> **Problem details**:
Keep writing the article about Yanfu Temple, starting right after its last sentence.

> **Supplied passage**:
###

Yanfu Temple or Yanfu Chan Temple () is a Buddhist temple located in Wuyi County, Zhejiang, China. The Mahavira Hall is the earliest Yuan dynasty (1271–1368) architecture and one of the three Yuan dynasty wooden architecture in Jiangnan.

History
The temple was originally built in 937 in the Later Jin dynasty (936–947) with the name of "Futian Temple" () and was renamed "Yanfu Temple" () by Emperor Guangzong in the Southern Song dynasty (1127–1279).

During the Republic of China, Liang Sicheng and Lin Huiyin investigated the temple and made a detailed record of the Mahavira Hall.

After the establishment of the Communist State, the temple was used as a pigsty.

###

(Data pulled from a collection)
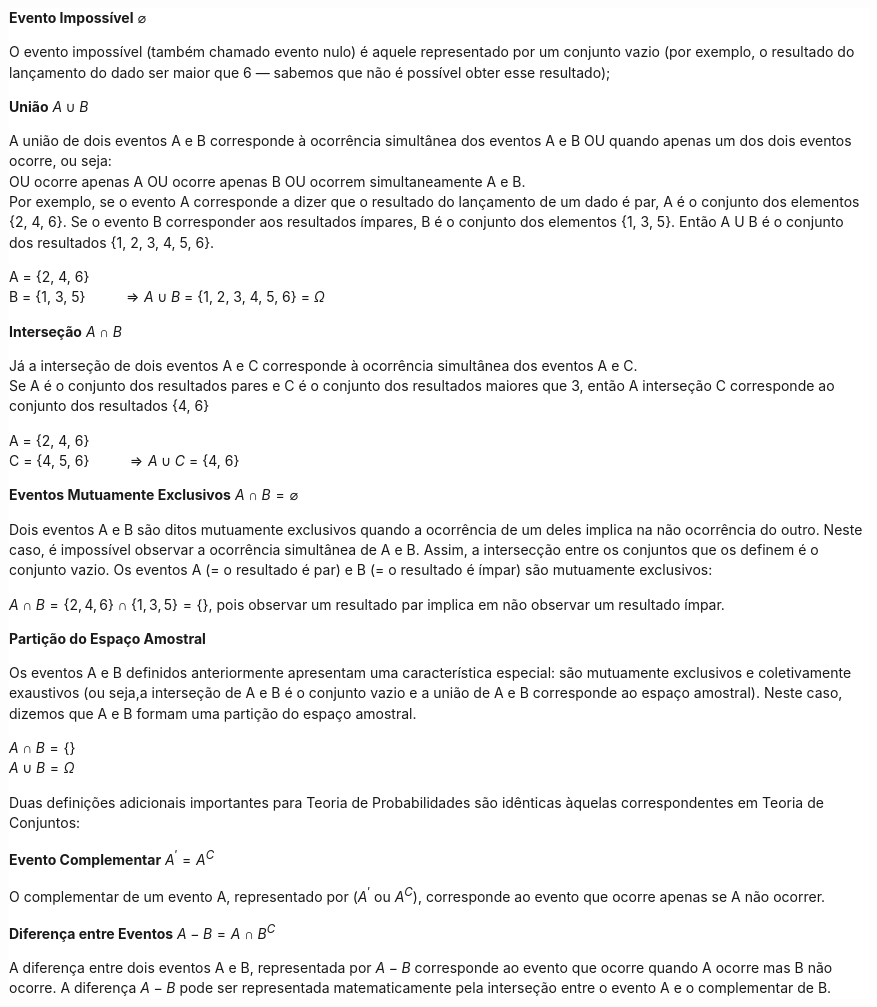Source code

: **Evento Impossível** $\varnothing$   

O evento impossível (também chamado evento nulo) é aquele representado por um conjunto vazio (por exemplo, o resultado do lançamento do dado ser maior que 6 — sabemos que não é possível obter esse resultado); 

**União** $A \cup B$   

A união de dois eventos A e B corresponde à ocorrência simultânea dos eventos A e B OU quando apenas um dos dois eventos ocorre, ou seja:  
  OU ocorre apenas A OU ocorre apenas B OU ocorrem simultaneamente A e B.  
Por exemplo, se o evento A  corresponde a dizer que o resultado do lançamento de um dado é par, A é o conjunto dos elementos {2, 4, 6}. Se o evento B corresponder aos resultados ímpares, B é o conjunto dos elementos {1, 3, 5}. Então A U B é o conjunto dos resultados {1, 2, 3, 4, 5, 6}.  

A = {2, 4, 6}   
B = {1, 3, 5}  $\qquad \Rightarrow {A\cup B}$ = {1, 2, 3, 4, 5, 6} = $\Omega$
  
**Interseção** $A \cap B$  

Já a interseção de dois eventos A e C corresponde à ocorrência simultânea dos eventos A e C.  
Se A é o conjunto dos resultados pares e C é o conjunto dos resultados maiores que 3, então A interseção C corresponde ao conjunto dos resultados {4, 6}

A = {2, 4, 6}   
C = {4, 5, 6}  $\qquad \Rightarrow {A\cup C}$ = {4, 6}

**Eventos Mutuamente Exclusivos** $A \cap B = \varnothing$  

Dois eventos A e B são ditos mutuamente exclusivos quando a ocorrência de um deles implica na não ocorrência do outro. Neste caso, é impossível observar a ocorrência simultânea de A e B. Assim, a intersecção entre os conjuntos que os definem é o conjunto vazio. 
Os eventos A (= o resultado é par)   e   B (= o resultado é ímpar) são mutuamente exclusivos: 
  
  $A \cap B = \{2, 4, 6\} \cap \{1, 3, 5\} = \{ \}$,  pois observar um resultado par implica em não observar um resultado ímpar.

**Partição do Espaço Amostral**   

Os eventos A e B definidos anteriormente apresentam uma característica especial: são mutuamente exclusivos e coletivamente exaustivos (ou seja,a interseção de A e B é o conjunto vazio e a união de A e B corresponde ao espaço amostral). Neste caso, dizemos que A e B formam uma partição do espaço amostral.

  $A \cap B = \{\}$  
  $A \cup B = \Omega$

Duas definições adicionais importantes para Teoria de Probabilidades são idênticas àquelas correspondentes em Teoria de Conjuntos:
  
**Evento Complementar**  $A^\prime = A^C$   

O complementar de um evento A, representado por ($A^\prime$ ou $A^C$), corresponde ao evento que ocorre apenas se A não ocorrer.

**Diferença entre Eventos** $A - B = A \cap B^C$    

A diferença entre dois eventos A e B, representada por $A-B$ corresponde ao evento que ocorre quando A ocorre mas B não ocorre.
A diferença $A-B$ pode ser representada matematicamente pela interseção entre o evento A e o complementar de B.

###

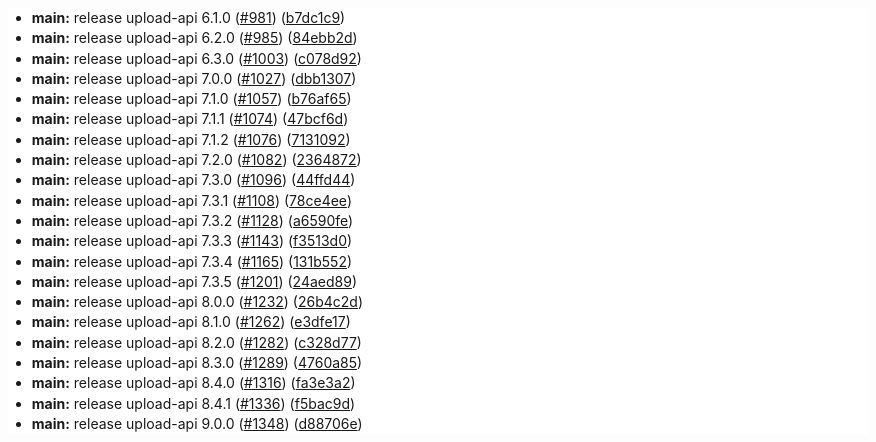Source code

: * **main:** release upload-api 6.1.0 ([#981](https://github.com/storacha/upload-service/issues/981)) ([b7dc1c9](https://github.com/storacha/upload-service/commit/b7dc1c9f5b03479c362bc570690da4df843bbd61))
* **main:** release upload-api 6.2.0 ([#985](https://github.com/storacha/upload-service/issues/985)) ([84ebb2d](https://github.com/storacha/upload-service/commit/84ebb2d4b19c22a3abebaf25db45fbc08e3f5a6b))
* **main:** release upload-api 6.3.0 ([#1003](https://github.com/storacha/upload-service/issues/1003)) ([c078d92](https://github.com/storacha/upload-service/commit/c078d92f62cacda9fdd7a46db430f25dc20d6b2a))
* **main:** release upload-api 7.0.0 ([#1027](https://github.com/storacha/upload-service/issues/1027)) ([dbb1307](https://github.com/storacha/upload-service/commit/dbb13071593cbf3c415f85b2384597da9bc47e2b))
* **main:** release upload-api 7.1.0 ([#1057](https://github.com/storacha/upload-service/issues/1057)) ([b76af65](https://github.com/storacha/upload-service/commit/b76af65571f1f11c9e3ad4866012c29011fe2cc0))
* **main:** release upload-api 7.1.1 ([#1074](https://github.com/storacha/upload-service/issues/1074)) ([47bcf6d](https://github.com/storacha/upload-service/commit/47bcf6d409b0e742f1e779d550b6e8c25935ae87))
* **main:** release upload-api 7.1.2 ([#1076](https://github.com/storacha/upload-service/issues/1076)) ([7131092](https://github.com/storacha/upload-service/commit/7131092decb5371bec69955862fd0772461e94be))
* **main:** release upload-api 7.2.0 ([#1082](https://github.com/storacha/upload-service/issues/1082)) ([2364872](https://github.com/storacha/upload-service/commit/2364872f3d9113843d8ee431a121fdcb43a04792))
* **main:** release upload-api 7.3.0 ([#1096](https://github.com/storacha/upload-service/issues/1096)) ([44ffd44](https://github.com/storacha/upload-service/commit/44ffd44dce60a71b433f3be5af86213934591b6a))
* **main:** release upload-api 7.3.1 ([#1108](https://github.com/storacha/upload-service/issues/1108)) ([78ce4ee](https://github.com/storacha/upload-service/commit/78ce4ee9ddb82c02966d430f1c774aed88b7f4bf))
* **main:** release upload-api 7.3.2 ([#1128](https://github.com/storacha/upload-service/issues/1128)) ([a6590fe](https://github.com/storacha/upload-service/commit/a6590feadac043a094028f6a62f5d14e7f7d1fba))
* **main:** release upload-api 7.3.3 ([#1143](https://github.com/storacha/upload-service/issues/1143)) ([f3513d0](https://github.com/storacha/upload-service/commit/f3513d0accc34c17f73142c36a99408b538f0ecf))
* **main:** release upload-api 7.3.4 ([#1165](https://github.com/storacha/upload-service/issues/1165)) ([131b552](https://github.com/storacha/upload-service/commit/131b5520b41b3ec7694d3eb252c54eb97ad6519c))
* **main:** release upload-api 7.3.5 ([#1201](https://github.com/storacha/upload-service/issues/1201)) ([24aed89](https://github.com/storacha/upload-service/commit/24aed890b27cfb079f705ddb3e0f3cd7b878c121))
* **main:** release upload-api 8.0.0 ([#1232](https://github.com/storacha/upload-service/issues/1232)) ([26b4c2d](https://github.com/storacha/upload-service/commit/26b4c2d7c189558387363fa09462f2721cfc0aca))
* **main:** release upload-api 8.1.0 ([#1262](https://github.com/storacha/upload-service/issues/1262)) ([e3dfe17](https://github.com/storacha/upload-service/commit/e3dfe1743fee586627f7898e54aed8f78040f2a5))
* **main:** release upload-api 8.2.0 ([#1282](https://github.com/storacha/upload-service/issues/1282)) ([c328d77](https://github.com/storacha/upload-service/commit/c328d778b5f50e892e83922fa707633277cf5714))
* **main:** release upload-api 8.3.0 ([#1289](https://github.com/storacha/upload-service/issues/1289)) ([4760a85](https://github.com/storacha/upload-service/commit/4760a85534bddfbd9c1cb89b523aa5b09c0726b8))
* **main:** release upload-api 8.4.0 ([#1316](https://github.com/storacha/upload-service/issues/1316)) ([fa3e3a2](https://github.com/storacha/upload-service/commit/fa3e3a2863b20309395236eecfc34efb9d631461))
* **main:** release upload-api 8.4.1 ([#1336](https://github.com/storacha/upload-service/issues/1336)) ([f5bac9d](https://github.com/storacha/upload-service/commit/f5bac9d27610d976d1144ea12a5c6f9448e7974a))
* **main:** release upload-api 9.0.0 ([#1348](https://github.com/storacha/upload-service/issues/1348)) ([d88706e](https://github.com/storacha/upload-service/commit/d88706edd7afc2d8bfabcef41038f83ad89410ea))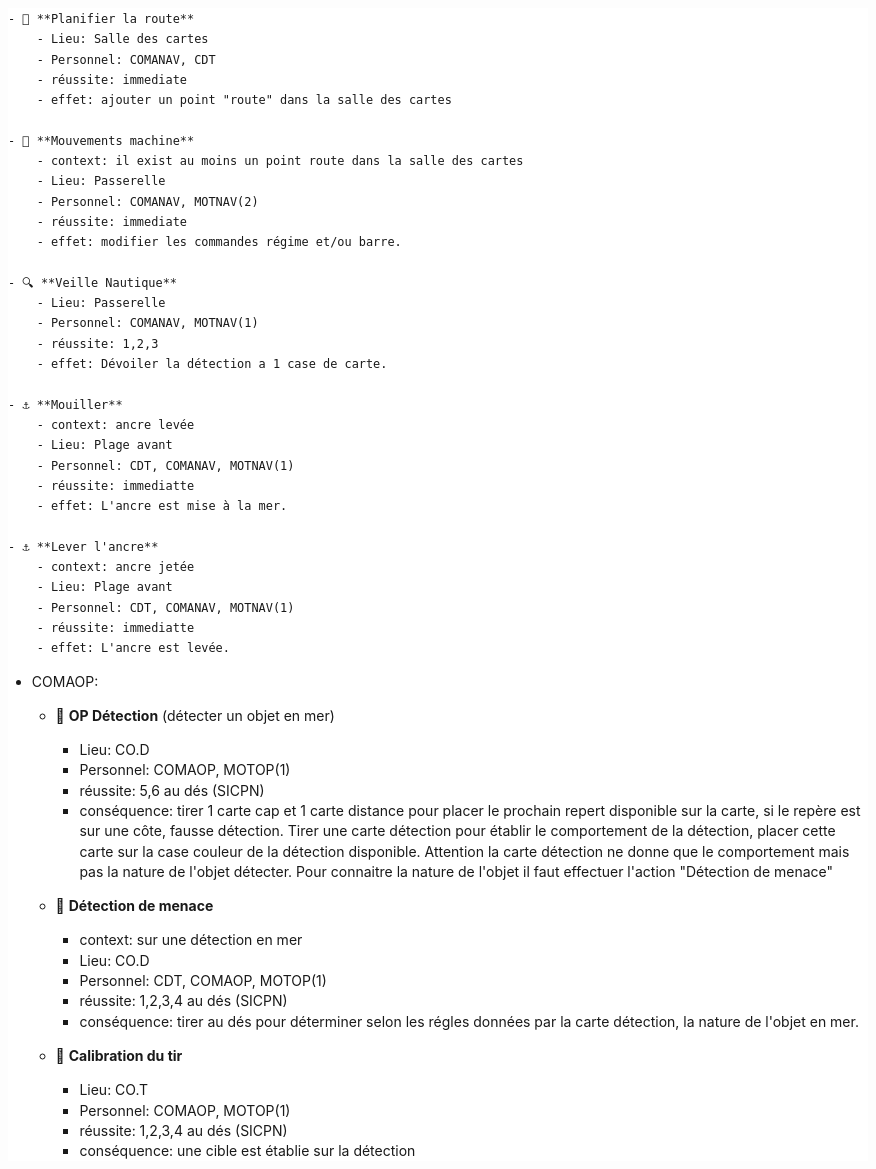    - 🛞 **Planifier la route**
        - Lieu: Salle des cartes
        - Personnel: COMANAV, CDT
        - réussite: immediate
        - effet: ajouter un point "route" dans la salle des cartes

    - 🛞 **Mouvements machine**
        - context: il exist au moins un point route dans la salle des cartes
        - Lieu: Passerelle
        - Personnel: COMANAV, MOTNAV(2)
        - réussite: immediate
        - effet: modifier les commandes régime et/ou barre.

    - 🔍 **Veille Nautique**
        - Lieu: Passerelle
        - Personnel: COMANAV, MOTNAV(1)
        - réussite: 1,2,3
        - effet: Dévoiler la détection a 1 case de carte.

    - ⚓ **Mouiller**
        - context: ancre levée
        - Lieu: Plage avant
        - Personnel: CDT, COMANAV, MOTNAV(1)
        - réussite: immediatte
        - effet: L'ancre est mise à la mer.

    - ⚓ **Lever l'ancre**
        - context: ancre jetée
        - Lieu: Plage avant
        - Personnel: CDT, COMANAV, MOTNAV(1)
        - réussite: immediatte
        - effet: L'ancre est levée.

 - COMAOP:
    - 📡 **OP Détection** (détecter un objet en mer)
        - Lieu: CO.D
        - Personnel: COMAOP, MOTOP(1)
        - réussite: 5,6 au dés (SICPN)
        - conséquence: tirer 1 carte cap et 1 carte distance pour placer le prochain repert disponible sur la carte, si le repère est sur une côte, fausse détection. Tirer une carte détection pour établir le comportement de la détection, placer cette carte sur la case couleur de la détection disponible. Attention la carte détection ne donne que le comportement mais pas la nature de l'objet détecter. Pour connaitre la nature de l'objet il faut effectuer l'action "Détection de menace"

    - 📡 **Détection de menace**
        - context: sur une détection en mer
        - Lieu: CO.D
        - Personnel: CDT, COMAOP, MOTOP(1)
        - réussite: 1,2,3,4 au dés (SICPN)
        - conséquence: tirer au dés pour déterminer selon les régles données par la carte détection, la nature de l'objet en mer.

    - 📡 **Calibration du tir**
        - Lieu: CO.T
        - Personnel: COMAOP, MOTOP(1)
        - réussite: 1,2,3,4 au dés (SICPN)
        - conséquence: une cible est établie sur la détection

###

> **Response below**:
Yanfu Temple was added to Zhejiang Provincial Cultural Heritage List in 1960. In November 1996, it was listed among the fourth group of "Major National Historical and Cultural Sites in Zhejiang" by the State Council of China.

A modern restoration of the entire temple complex was carried out at the end of 2014 and was completed in December 2016.

Architecture
Along the central axis of the temple stand four buildings including the Shanmen, Hall of Four Heavenly Kings, Mahavira Hall and Hall of Guanyin. Subsidiary structures were built on both sides of the central axis including the Bell tower, Drum tower, and Free Life Pond.

Mahavira Hall
The Mahavira Hall was rebuilt in 1317, under the Yuan dynasty (1271–1368), it is the earliest Yuan dynasty architecture in Jiangnan. It is rectangular in shape and five rooms wide and has double-eaves gable and hip roofs. Inner walls are painted with paintings and calligraphies of the Ming dynasty (1368–1644).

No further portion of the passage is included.